Maybe that’s the real spirit at the heart of the ordeal. Though the disease in the book is a purely fictional, impossible creation, real disasters are so often equally as tragic, equally artificial, and the blame for them split to so many fractions it’s hard not to entertain them as a symptomatic expression for that which all humanity is infected with.

And maybe that sickness which feeds upon us and inhabits us is inevitable in a way, but I hardly think the book was aiming for a read this cynical. For all of the toothless threats Cutter gave about the worms’ rapid evolution, their appetite never did seem to make the final jump off of that island. Though there are teases here and there about a potentially dormant infection in Max, or the air of Falstaff, neither comes to fruition. Further on, Max even voluntarily returns to the blighted origin, separating himself and his ripples from the community that shunned him.

And just maybe, in thinking about Max again, I have found some solemn grain of sugar in this outcome after all.

To my interest there’s a unique context around the way death is treated in The Troop. Dying is written as a drawn out and spectacularly agonizing, cruel, and horrific event; however, death for almost all of the characters and animals in whole book is portrayed as contrastingly merciful. With Kent’s death, Tim’s death, Newton’s death, the chimp’s death, I’m only left with a breath of relief if anything. These were terminal beings you watched suffer for chapter after chapter knowing there was a dwindlingly impossible chance of being saved. Multiple times you almost want to yell “oh my god, just put me out of that poor thing’s misery already!”
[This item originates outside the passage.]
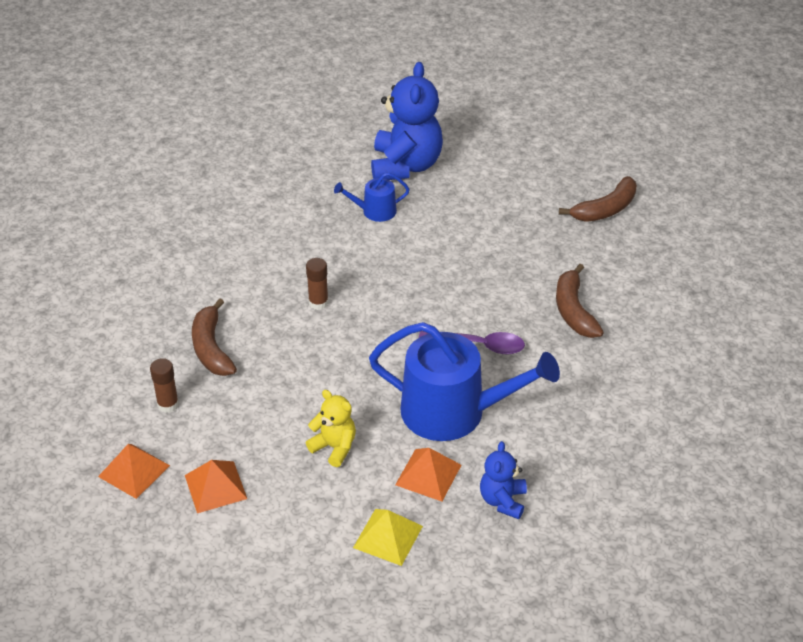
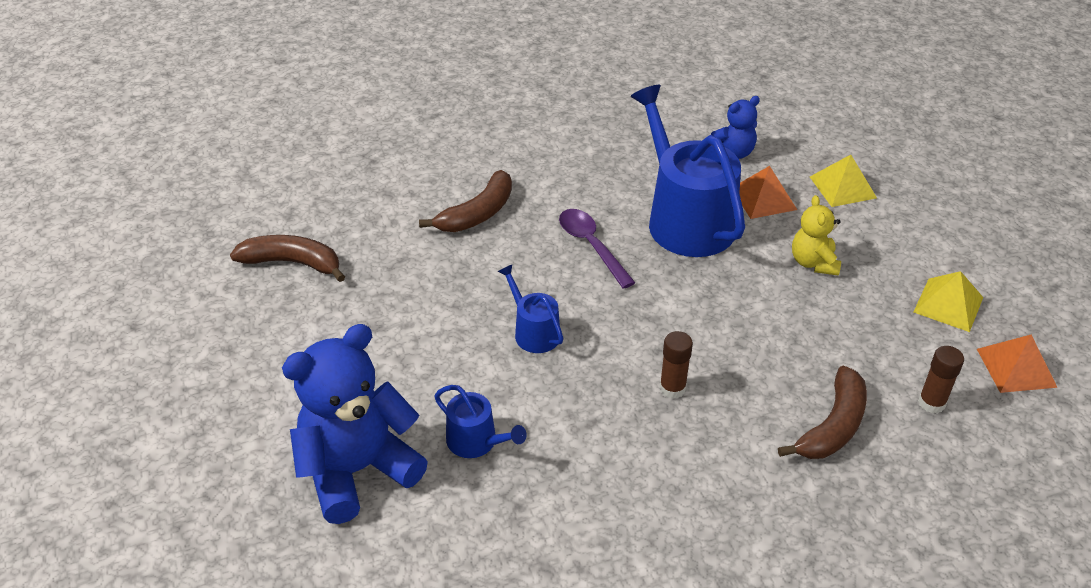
camera: 130 degrees left, 0 degrees up
(215, 486) = (948, 304): orange pyramid -> yellow pyramid
(429, 274) = (533, 332): none -> blue watering can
Ephraim’s own was actually terrifying and more avoidable, but at the actions of a dying Shelley, who, even if you have nothing but hatred for, still passed with a finality that just screams “thank god that’s over” for anyone in witness to his final game. You know that once he was gone, he had taken his last victims. What I’m saying is that maybe there is a similar peace somewhere in the fate of Max.

The deranged doctor told that the worms would be the final living things alive even after the wake of the apocalypse, but where there are no cockroaches, there will be no guts for those worms to nest. Parasites by definition live by the hosts they pursue, and Falstaff is now the resting place of those the worms called theirs. In Max’s return, in his death, spiritual, physical, whatever it may be, there is resolution in knowing that the memories and trauma of that emptiness will rest with him on that scorched rock. There is finality in knowing that the mainland dodged the bullet of wider outbreak and that, while the scars will linger, the infection has been survived by the more adaptable, more resilient organism that nursed it.